■ Work item:
In the text below on assessing the mental capacity of COVID-19 patients, which other methods of communication can be tried with patients who cannot speak?

■ Given text:
■ ■ ■ ■ ■

The extra level of detail required by informed consent heightens the chance that patients will fail to meet the “understanding” requirement of the capacity test, an outcome made more likely in emergency and critical care settings by time pressure and the discomfort of acute illness. A potential result of adopting this higher standard is, therefore, that some patients may be judged to lack capacity who might otherwise pass a capacity test set at the lower level.

Complicating these matters, there is evidence that some patients faced with potentially dire outcomes place less importance on the provision of material information as necessary for informed consent (Scanlan, Stewart, and Kerridge 2019). That finding might seem to support an argument that COVID-19 patients, at least those at the severe end of the symptom spectrum, require disclosure of information at only the basic level as part of the assessment of capacity.

There are several grounds for rejecting such an argument. First, the materiality of risks can only be determined, self-evidently, after the fact of their disclosure. Second, whether a risk is deemed material is ultimately a subjective judgement made by the individual patient. Third, and critically, if a patient fails to understand a material risk, that failure militates against the exercise of autonomous choice, the ethical principle that assignations of mental capacity set out to protect in the first place. Plausibly, then, a failure to understand material risks, granting they have been fully communicated, should be taken as evidence of a lack of mental capacity.

Appreciate: Retaining Treatment Information

The ability to retain information requires the patient to have a “stable understanding of the facts over time” (Biegler and Stewart 2001, 523). Patients who cannot retain information are unable to employ that information in their reasoning, frustrating the exercise of autonomous choice. It is worth noting that autonomous choice gives insight into what the patient values and what might, therefore, be in his or her best interests, something clinicians are bound to promote under the principle of beneficence. Decisions made by incapacitated patients may not reflect their values and preferences. An inability to retain material information at the time of the treatment decision suggests impaired autonomy and decision-making capacity. Respecting the choices of those who lack capacity, therefore, may work against both patient autonomy and beneficent care.

Reason: Weighing the Information

The patient needs to be able to weigh information in the balance—that is, consider the pros and cons to reach a decision. This might be described, roughly, as a reasoning process, but the decision itself does not have to be objectively reasonable, in the sense of being a decision that would be made by a reasonable person. According to Lord Donaldson in the case of Re T (An Adult: Refusal of Medical Treatment) [1993] Fam 95 at 113, the fact that a patient’s decision is not one that “the vast majority of adults” would have made is only relevant if there are other factors for doubting the patient’s capacity.

Decide: Making and Communicating a Decision

Finally, patients must be able to express their choice. Patients who cannot do so are treated as lacking capacity (see Box 1). Seriously ill COVID-19 patients are likely to find it difficult or impossible to speak, due to shortness of breath or being sedated in order to be ventilated. In some cases, other methods of communication can be attempted, such as the use of body language, written information, or a letter board (Stewart and Biegler 2004).


Patients who present critically ill to emergency departments with COVID-19 are likely to have compromised decision-making capacity. In such cases clinical decisions are time-critical and capacity assessments need to be made quickly. The CARD approach uses brief questions to quickly establish a baseline of the patient’s ability to understand and process treatment information. CARD helps clinicians respect the autonomous wishes of patients who retain capacity and protect the interests, through substitute decision-making, of patients who lack capacity. In short, CARD gives clinicians a legally defensible means of rapidly determining the mental capacity of COVID-19 patients, essential to guide urgent treatment and ensure that patients’ best interests are ultimately served in the process.

■ ■ ■ ■ ■

■ Supplied records:
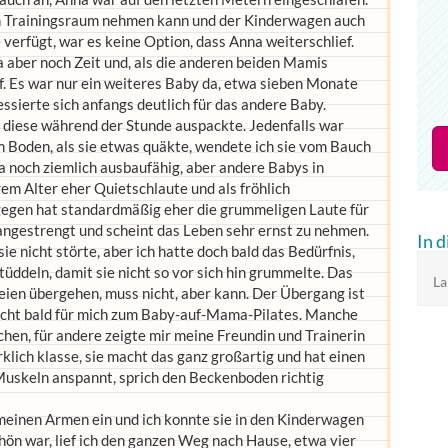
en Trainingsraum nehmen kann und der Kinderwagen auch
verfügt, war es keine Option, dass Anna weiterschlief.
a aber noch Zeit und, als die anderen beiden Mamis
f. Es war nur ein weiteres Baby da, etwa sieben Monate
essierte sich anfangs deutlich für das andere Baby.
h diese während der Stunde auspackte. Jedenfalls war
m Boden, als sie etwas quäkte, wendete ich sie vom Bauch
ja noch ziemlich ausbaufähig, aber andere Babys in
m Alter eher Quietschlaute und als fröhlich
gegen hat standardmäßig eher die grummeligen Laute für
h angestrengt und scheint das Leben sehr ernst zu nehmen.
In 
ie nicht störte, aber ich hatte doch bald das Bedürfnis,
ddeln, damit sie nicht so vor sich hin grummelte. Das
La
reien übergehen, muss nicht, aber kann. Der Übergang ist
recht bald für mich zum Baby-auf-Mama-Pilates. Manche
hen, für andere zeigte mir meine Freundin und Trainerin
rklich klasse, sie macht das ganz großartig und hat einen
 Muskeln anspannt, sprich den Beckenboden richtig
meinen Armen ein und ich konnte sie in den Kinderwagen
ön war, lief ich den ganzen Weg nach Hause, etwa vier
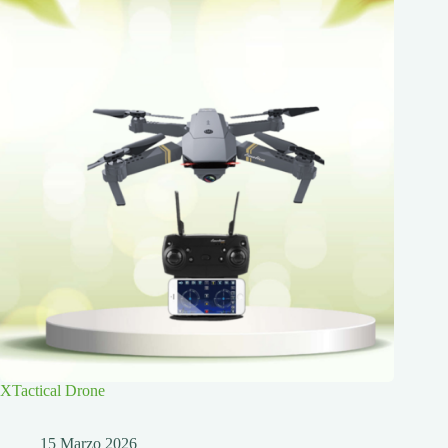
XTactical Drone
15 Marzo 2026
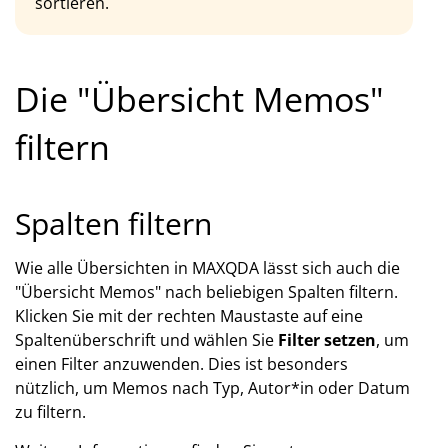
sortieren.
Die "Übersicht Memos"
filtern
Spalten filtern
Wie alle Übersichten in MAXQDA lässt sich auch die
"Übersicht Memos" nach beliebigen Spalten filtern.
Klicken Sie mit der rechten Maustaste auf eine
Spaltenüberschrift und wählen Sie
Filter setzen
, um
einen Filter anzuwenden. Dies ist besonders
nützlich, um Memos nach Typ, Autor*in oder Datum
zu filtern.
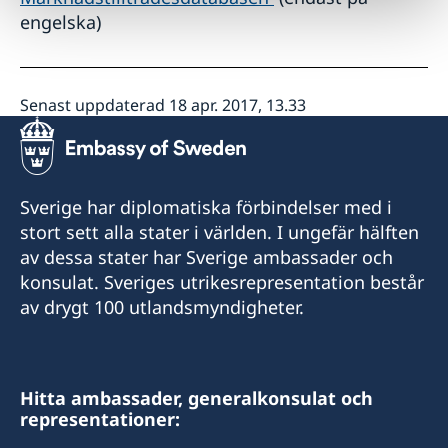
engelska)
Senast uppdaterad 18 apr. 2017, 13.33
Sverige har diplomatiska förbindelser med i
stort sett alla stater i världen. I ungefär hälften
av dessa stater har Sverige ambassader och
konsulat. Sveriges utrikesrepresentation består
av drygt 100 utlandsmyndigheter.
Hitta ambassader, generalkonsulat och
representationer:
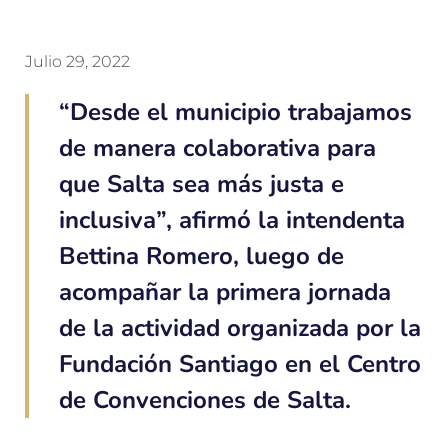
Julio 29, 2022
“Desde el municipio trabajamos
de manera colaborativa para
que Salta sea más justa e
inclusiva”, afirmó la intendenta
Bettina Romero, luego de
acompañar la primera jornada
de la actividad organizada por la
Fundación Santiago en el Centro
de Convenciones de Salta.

■ ■ ■ ■ ■

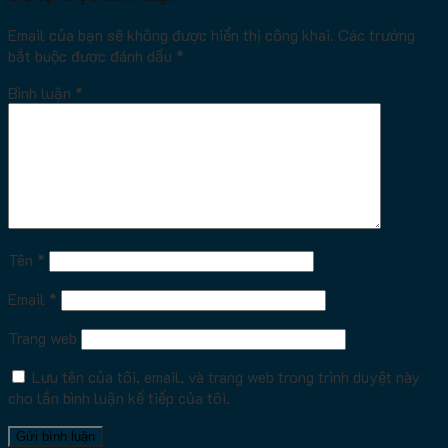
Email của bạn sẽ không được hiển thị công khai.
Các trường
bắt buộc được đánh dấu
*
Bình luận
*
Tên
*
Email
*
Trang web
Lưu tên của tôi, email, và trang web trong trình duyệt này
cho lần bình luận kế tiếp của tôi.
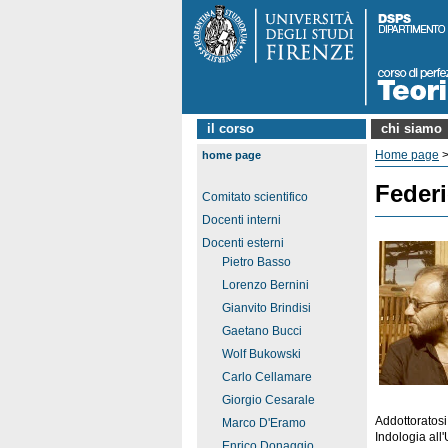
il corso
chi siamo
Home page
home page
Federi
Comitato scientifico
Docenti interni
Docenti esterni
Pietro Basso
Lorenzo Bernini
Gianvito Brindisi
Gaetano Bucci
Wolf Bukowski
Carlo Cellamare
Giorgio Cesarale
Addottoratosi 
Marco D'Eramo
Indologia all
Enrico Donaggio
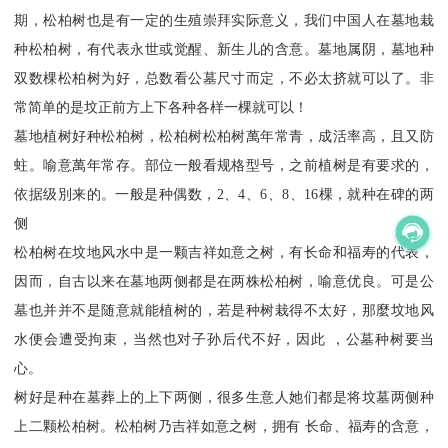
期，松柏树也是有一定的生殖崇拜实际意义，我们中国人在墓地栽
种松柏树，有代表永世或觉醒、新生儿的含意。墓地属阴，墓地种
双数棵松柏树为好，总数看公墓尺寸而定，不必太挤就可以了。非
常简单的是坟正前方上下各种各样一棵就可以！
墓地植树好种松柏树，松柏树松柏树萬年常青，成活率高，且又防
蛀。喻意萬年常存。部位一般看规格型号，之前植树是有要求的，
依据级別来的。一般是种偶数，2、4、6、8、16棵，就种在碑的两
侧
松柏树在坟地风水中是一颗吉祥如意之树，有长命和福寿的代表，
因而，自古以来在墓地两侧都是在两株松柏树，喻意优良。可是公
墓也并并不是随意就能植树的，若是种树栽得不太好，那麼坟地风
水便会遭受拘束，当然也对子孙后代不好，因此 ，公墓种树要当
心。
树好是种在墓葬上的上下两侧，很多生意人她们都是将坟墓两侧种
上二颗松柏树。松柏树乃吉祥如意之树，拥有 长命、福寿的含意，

■ ■ ■ ■ ■

■ Task result:
Body language, written information, or a letter board.